DATA SUPPLIED Block Start

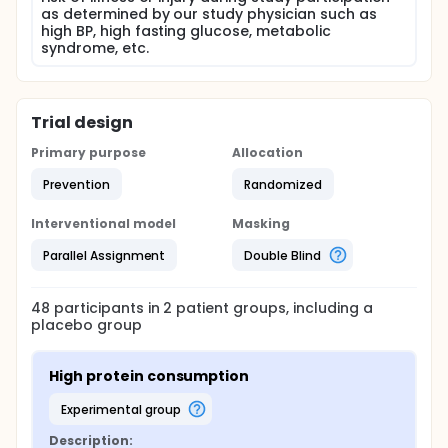
as determined by our study physician such as
high BP, high fasting glucose, metabolic
syndrome, etc.
Trial design
Primary purpose
Allocation
Prevention
Randomized
Interventional model
Masking
Parallel Assignment
Double Blind
48
participants in
2
patient
groups
, including a
placebo group
High protein consumption
experimental group
Description:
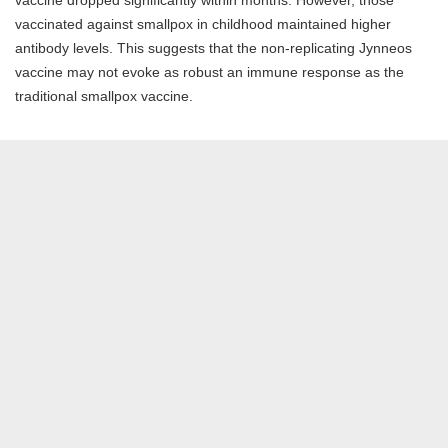
vaccinated against smallpox in childhood maintained higher
antibody levels. This suggests that the non-replicating Jynneos
vaccine may not evoke as robust an immune response as the
traditional smallpox vaccine.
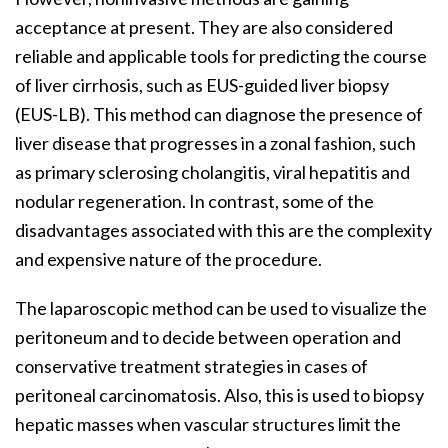
acceptance at present. They are also considered
reliable and applicable tools for predicting the course
of liver cirrhosis, such as EUS-guided liver biopsy
(EUS-LB). This method can diagnose the presence of
liver disease that progresses in a zonal fashion, such
as primary sclerosing cholangitis, viral hepatitis and
nodular regeneration. In contrast, some of the
disadvantages associated with this are the complexity
and expensive nature of the procedure.
The laparoscopic method can be used to visualize the
peritoneum and to decide between operation and
conservative treatment strategies in cases of
peritoneal carcinomatosis. Also, this is used to biopsy
hepatic masses when vascular structures limit the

DATA SUPPLIED Block End

PROBLEM TO WORK ON. From the records above, extract the lines from the one holding "Interventional model" through the one holding "acceptance at present.", word for word; omit the pictures.

WRITTEN ANSWER.
Interventional model
Masking
Parallel Assignment
Double Blind
48
participants in
2
patient
groups
, including a
placebo group
High protein consumption
experimental group
Description:
vaccinated against smallpox in childhood maintained higher
antibody levels. This suggests that the non-replicating Jynneos
vaccine may not evoke as robust an immune response as the
traditional smallpox vaccine.
acceptance at present. They are also considered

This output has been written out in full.